Even though 2022 was a rough year for cryptocurrencies, Bitcoin has remained the leading industry asset. That situation will likely remain unchanged for the foreseeable future. More importantly, institutional demand for bitcoin has risen strongly in the past few days.
Any Bitcoin price should appeal to investors and institutions. It is the only scarce form of hard money that will exist. Its supply is capped at 21 million BTC, and most of those are in circulation already. Even though the price dipped below $17,000 a few weeks ago, the current momentum is rather bullish.

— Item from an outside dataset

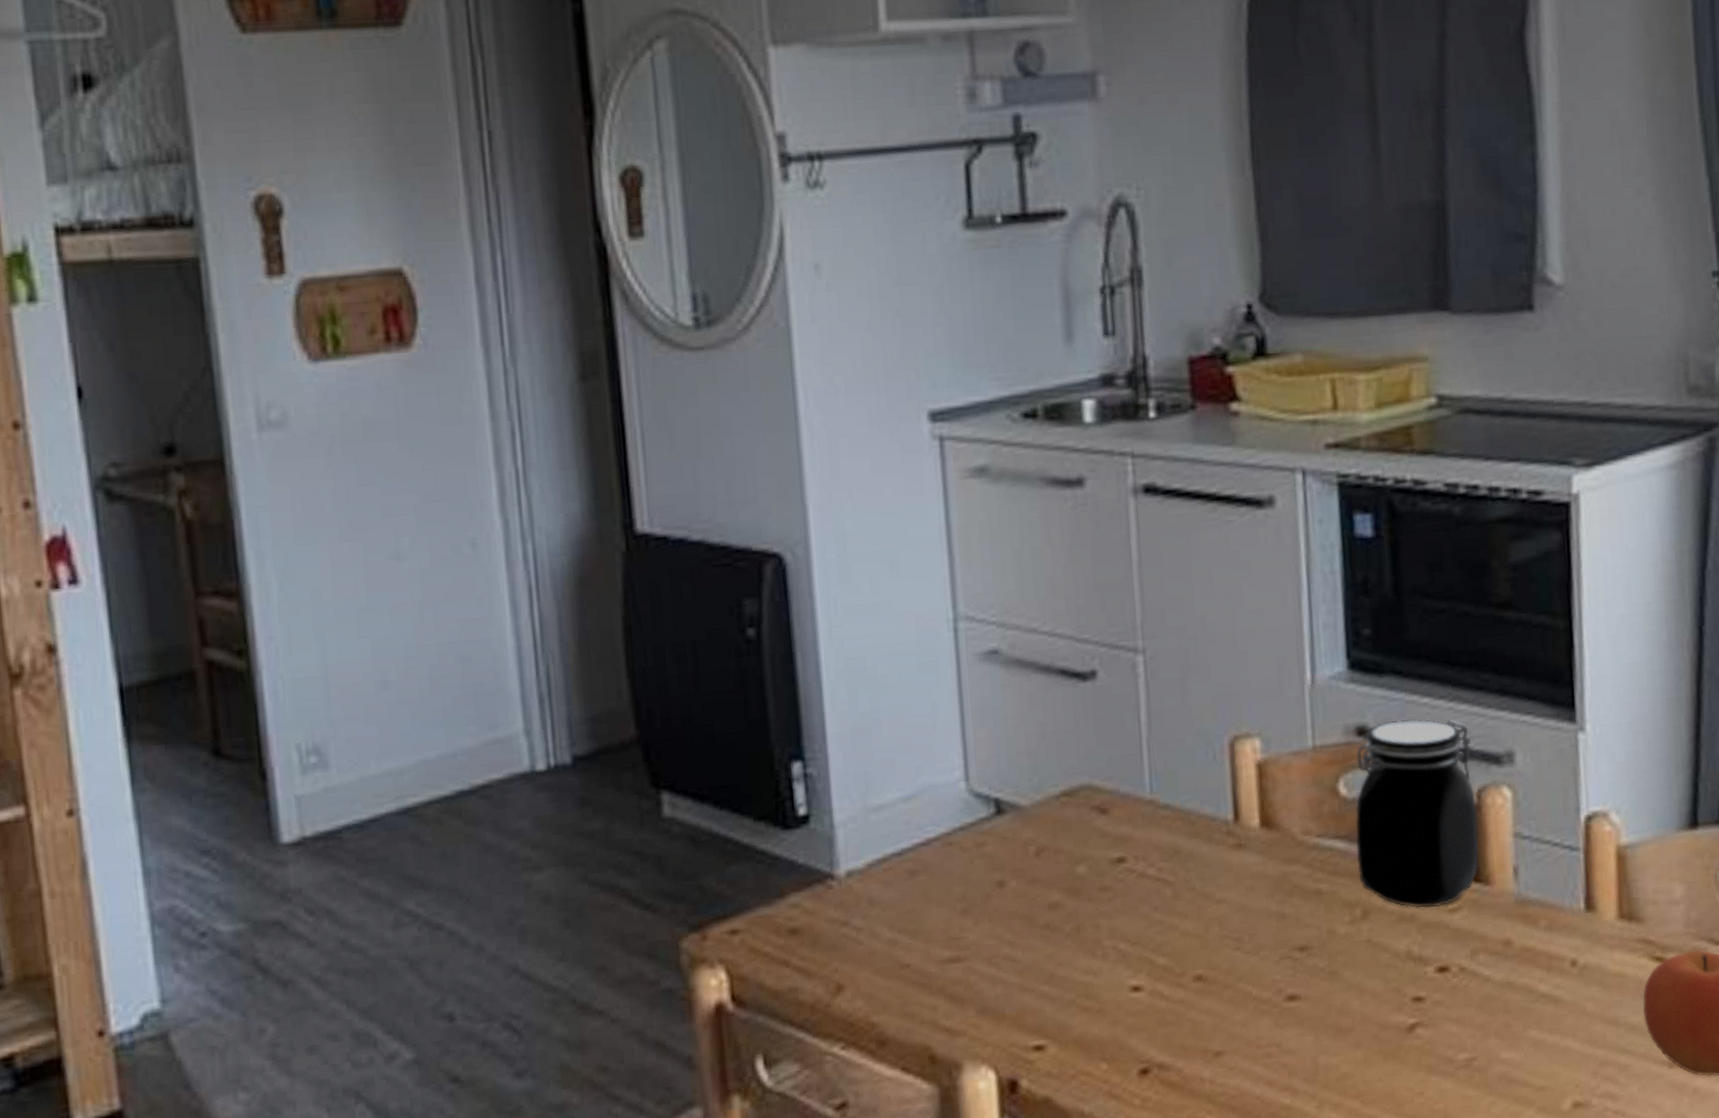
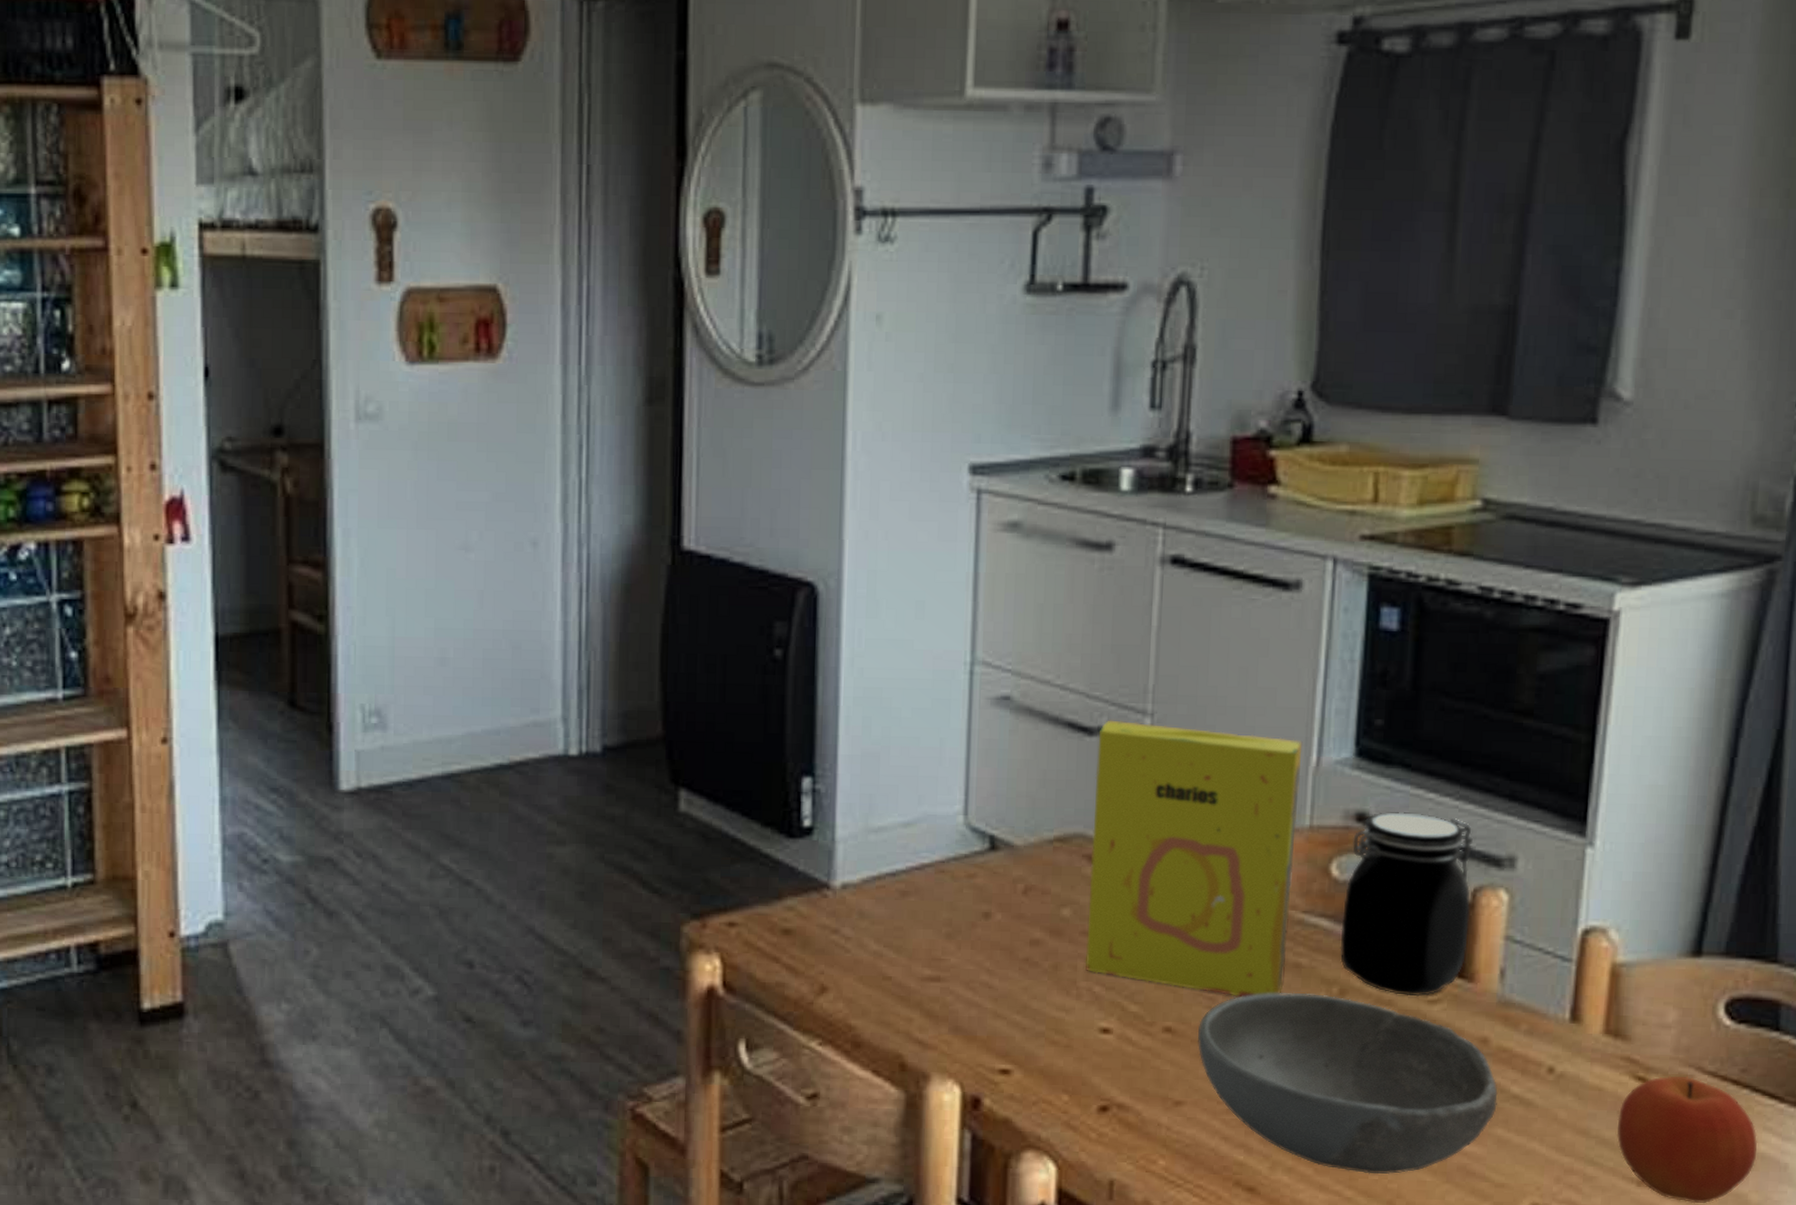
cereal box: none [1092,659,1308,934] -> present [1085,720,1303,997]
bowl: none [1229,919,1528,1098] -> present [1198,992,1498,1174]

After a good run in January, Bitcoin and other crypto assets noted a brief pause. Prices went sideways and slightly bearish, although the uptrend will likely resume soon. The BTC price is currently near $23,000 again, which remains a key resistance level. However, if broken successfully, the price can – theoretically – shoot up to $25,000 in the following weeks.
Institutional demand for Bitcoin contributes to the uptrend in January and early February. Whether one likes or hates it, institutions continue to scoop up crypto assets at these low prices. More people willing to sell will put more money into these institutional hands. Time will tell if that is a good thing. If Tesla and MicroStrategy become examples for other market participants, there isn’t much to fear.
In the past week, institutional demand for Bitcoin noted strong momentum again. Statistics from Coinshares indicate a healthy weekly flow for Bitcoin, at $68.5 million. That is far more outspoken than Ethereum ($0.7 million), BNB Coin ($0.1 million)m or Solana ($0.5 million).
It is worth noting there was ZERO demand for Litecoin, Tron, and XRP. A bit surprising as Litecoin continues to flirt with the $100 level. Institutional demand for Bitcoin remains prevalent, but altcoins are of far less concern. That is interesting and may indicate the expected “alt season” isn’t around the corner just yet.
The strong Bitcoin dominance among institutional investors has always been outspoken. Ethereum still ranks second, although it has roughly one-third of Bitcoin’s market share in this segment. Interestingly, multi-assets are also popular, although institutional investors remain risk-averse.
With this in mind, it will be interesting to see where BTC goes next. Retail demand for BTC seems less of a factor than some would like it to be. Instead, the institutional demand for Bitcoin remains in full swing. That may explain why there was a steep run-up, although nothing explosive like several years ago. However, it may also hint at a lack of trending below $22,000 for a while.
Traders looking for big moves will remain glued to their charts over the coming days and weeks. There will, undoubtedly, be minor dips and rises along the way. Even so, there’s good money to be made by bold and adventurous people.
One other aspect to note is the Bitcoin Dominance Index. Despite a rise to nearly 41% a few weeks ago, it has dropped below 40% again. Ethereum, USDT, BNB Coin, and other assets also lost market shares. Retail demand appears to focus on lower-cap altcoins, whereas institutions have a different agenda.